(Provided entries begins)
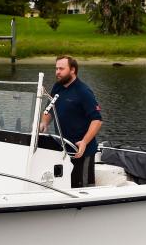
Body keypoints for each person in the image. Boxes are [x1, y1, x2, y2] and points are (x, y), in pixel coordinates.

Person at [40, 55, 102, 188]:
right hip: (62, 149)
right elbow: (49, 109)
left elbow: (97, 120)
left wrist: (84, 142)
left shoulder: (83, 92)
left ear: (72, 70)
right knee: (64, 187)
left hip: (81, 152)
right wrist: (44, 123)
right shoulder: (57, 87)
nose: (57, 72)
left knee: (83, 189)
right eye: (56, 69)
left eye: (61, 69)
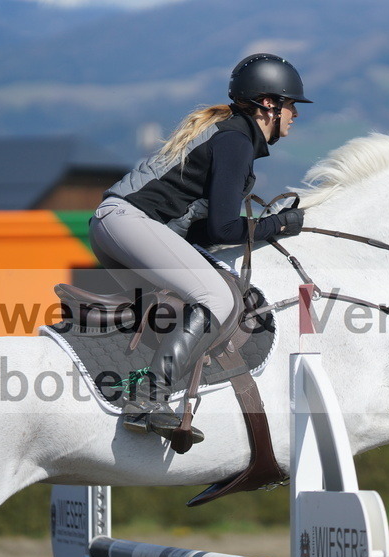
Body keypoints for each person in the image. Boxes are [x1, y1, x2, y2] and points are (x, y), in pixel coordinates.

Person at [89, 53, 311, 445]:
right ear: (268, 105)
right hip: (127, 221)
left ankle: (142, 381)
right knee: (217, 297)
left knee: (197, 294)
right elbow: (224, 227)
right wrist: (280, 224)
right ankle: (149, 397)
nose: (295, 113)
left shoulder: (233, 135)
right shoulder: (236, 140)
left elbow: (204, 233)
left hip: (122, 224)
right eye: (290, 104)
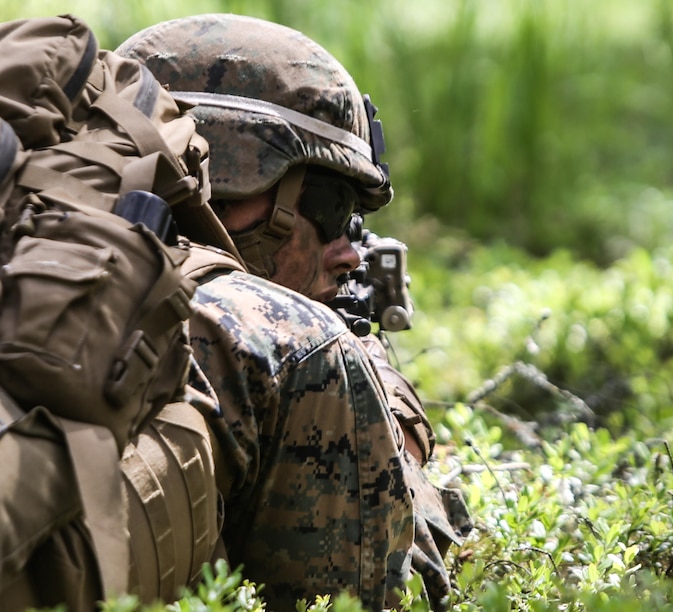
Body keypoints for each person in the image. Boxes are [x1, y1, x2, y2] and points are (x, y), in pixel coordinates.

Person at [115, 13, 471, 611]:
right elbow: (395, 588)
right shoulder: (284, 339)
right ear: (232, 184)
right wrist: (381, 407)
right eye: (333, 207)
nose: (351, 251)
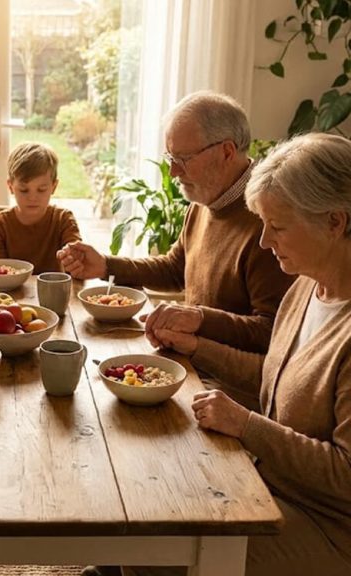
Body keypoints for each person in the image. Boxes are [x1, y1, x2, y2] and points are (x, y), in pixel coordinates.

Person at [125, 133, 351, 576]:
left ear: (335, 222)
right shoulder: (308, 287)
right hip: (271, 482)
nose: (264, 241)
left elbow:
(Provided entries ends)
**Exercise details**
Exact duplicates of all the entries are required, and no image may appear in them.

**Task result**
Body keypoints for each person in the image. Boxes are [x1, y1, x2, y2] and points are (x, y), in pixel coordinates.

Person at [40, 55, 102, 188]:
right hip: (62, 149)
right elbow: (49, 109)
left elbow: (97, 120)
left wrist: (84, 142)
left shoulder: (83, 92)
left ear: (72, 70)
right knee: (64, 187)
left hip: (81, 152)
right wrist: (44, 123)
right shoulder: (57, 87)
nose: (57, 72)
left knee: (83, 189)
right eye: (56, 69)
left eye: (61, 69)
Body keypoints for each person in the image. Boxes are [x1, y1, x2, y2] and points are (x, y), in pixel coordinates.

Person at [89, 53, 311, 445]:
right ear: (268, 105)
right hip: (127, 221)
left ankle: (142, 381)
right knee: (217, 297)
left knee: (197, 294)
right elbow: (224, 227)
right wrist: (280, 224)
right ankle: (149, 397)
nose: (295, 113)
left shoulder: (233, 135)
right shoulder: (236, 140)
left elbow: (204, 233)
left hip: (122, 224)
right eye: (290, 104)
Body keypoints for each person in the image. Boxes are [x1, y1, x2, y2] and points are (x, y), in pixel coordinates.

Person at [115, 13, 471, 611]:
right elbow: (395, 588)
right shoulder: (284, 339)
right ear: (232, 184)
right wrist: (381, 407)
right eye: (333, 207)
nose: (351, 251)
Body keypoints for each person in the image. Boxes are [x1, y1, x2, y2] and points are (x, y), in pixel coordinates.

Person at [125, 133, 351, 576]:
left ear: (335, 222)
right shoulder: (308, 287)
right hip: (271, 482)
nose: (264, 241)
left elbow:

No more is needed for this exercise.